## What the task asks
All of the records should be reproduced word for word, but no images may appear in the copy.

(Material for the task Opens)

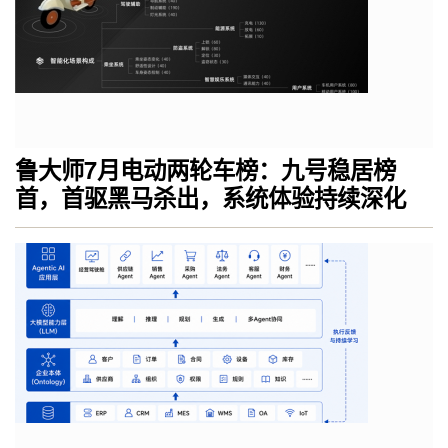
鲁大师7月电动两轮车榜：九号稳居榜
首，首驱黑马杀出，系统体验持续深化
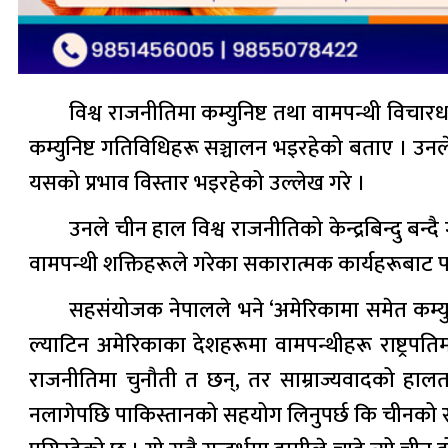
विश्व राजनीतिमा कम्युनिष्ट तथा वामपन्थी विचारध
कम्युनिष्ट गतिविधिहरू सञ्चालन भइरहेको बताए । उनले
यसको प्रभाव विस्तार भइरहेको उल्लेख गरे ।
उनले चीन हाल विश्व राजनीतिको केन्द्रबिन्दु बन्
वामपन्थी शक्तिहरूले गरेका सकारात्मक कार्यहरूबाट 
सहसंयोजक नेपालले भने ‘अमेरिकामा समेत कम्युन
ल्याटिन अमेरिकाका देशहरूमा वामपन्थीहरू राष्ट्रपतिम
राजनीतिमा चुनौती त छन्, तर साम्राज्यवादको हालत
नलागेपछि पाकिस्तानको सहयोग लिनुपर्छ कि चीनको सहयो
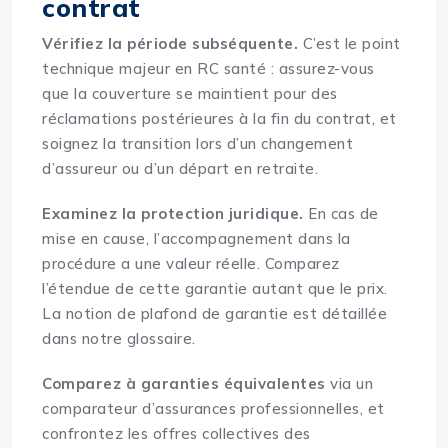
contrat
Vérifiez la période subséquente.
C’est le point
technique majeur en RC santé : assurez-vous
que la couverture se maintient pour des
réclamations postérieures à la fin du contrat, et
soignez la transition lors d’un changement
d’assureur ou d’un départ en retraite.
Examinez la protection juridique.
En cas de
mise en cause, l’accompagnement dans la
procédure a une valeur réelle. Comparez
l’étendue de cette garantie autant que le prix.
La notion de
plafond de garantie
est détaillée
dans notre glossaire.
Comparez à garanties équivalentes
via un
comparateur d’assurances professionnelles
, et
confrontez les offres collectives des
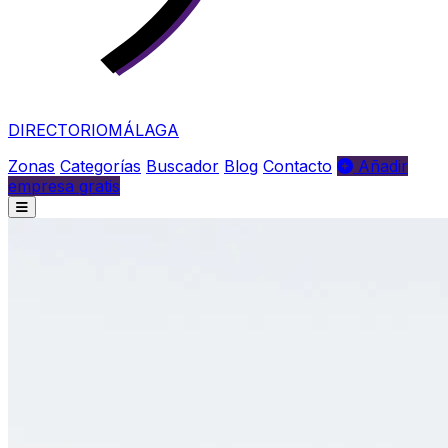
DIRECTORIO
MÁLAGA
Zonas
Categorías
Buscador
Blog
Contacto
Añadir
empresa gratis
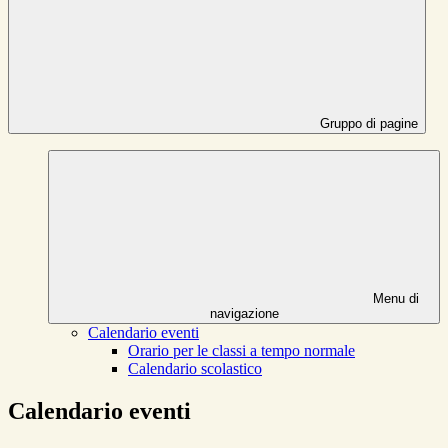
Gruppo di pagine
Menu di
navigazione
Calendario eventi
Orario per le classi a tempo normale
Calendario scolastico
Calendario eventi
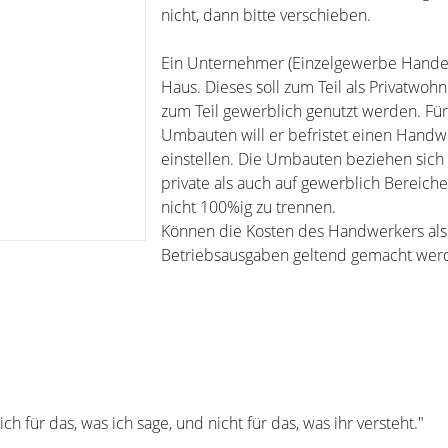
nicht, dann bitte verschieben.
Ein Unternehmer (Einzelgewerbe Handel)
Haus. Dieses soll zum Teil als Privatwo
zum Teil gewerblich genutzt werden. Fü
Umbauten will er befristet einen Handw
einstellen. Die Umbauten beziehen sich
private als auch auf gewerblich Bereiche
nicht 100%ig zu trennen.
Können die Kosten des Handwerkers als
Betriebsausgaben geltend gemacht wer
ich für das, was ich sage, und nicht für das, was ihr versteht."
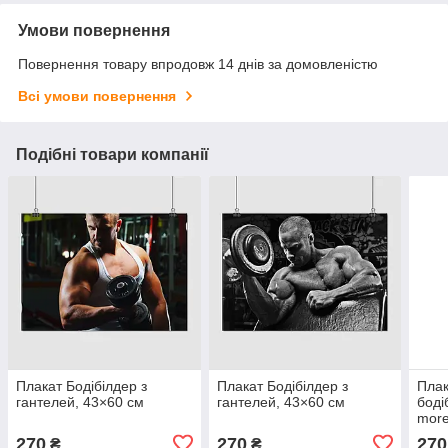
Умови повернення
Повернення товару впродовж 14 днів за домовленістю
Всі умови повернення
Подібні товари компанії
Плакат Бодібілдер з
Плакат Бодібілдер з
Плак
гантелей, 43×60 см
гантелей, 43×60 см
боді
more
см
270
270
270
₴
₴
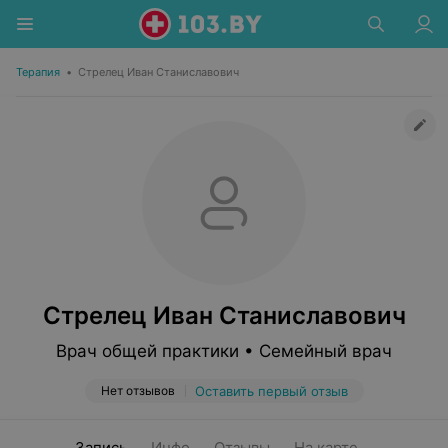
Терапия
•
Стрелец Иван Станиславович
Стрелец Иван Станиславович
Врач общей практики • Семейный врач
Нет отзывов
Оставить первый отзыв
Запись
Инфо
Отзывы
На карте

(Material for the task Closes)

## Response for this exercise
鲁大师7月电动两轮车榜：九号稳居榜
首，首驱黑马杀出，系统体验持续深化
विश्व राजनीतिमा कम्युनिष्ट तथा वामपन्थी विचारध
कम्युनिष्ट गतिविधिहरू सञ्चालन भइरहेको बताए । उनले
यसको प्रभाव विस्तार भइरहेको उल्लेख गरे ।
उनले चीन हाल विश्व राजनीतिको केन्द्रबिन्दु बन्
वामपन्थी शक्तिहरूले गरेका सकारात्मक कार्यहरूबाट 
सहसंयोजक नेपालले भने ‘अमेरिकामा समेत कम्युन
ल्याटिन अमेरिकाका देशहरूमा वामपन्थीहरू राष्ट्रपतिम
राजनीतिमा चुनौती त छन्, तर साम्राज्यवादको हालत
नलागेपछि पाकिस्तानको सहयोग लिनुपर्छ कि चीनको सहयो
contrat
Vérifiez la période subséquente.
C’est le point
technique majeur en RC santé : assurez-vous
que la couverture se maintient pour des
réclamations postérieures à la fin du contrat, et
soignez la transition lors d’un changement
d’assureur ou d’un départ en retraite.
Examinez la protection juridique.
En cas de
mise en cause, l’accompagnement dans la
procédure a une valeur réelle. Comparez
l’étendue de cette garantie autant que le prix.
La notion de
plafond de garantie
est détaillée
dans notre glossaire.
Comparez à garanties équivalentes
via un
comparateur d’assurances professionnelles
, et
confrontez les offres collectives des
DIRECTORIO
MÁLAGA
Zonas
Categorías
Buscador
Blog
Contacto
Añadir
empresa gratis
Gruppo di pagine
Menu di
navigazione
Calendario eventi
Orario per le classi a tempo normale
Calendario scolastico
Calendario eventi
nicht, dann bitte verschieben.
Ein Unternehmer (Einzelgewerbe Handel)
Haus. Dieses soll zum Teil als Privatwo
zum Teil gewerblich genutzt werden. Fü
Umbauten will er befristet einen Handw
einstellen. Die Umbauten beziehen sich
private als auch auf gewerblich Bereiche
nicht 100%ig zu trennen.
Können die Kosten des Handwerkers als
Betriebsausgaben geltend gemacht wer
ich für das, was ich sage, und nicht für das, was ihr versteht."
Умови повернення
Повернення товару впродовж 14 днів за домовленістю
Всі умови повернення
Подібні товари компанії
Плакат Бодібілдер з
Плакат Бодібілдер з
Плак
гантелей, 43×60 см
гантелей, 43×60 см
боді
more
см
270
270
270
₴
₴
Терапия
•
Стрелец Иван Станиславович
Стрелец Иван Станиславович
Врач общей практики • Семейный врач
Нет отзывов
Оставить первый отзыв
Запись
Инфо
Отзывы
На карте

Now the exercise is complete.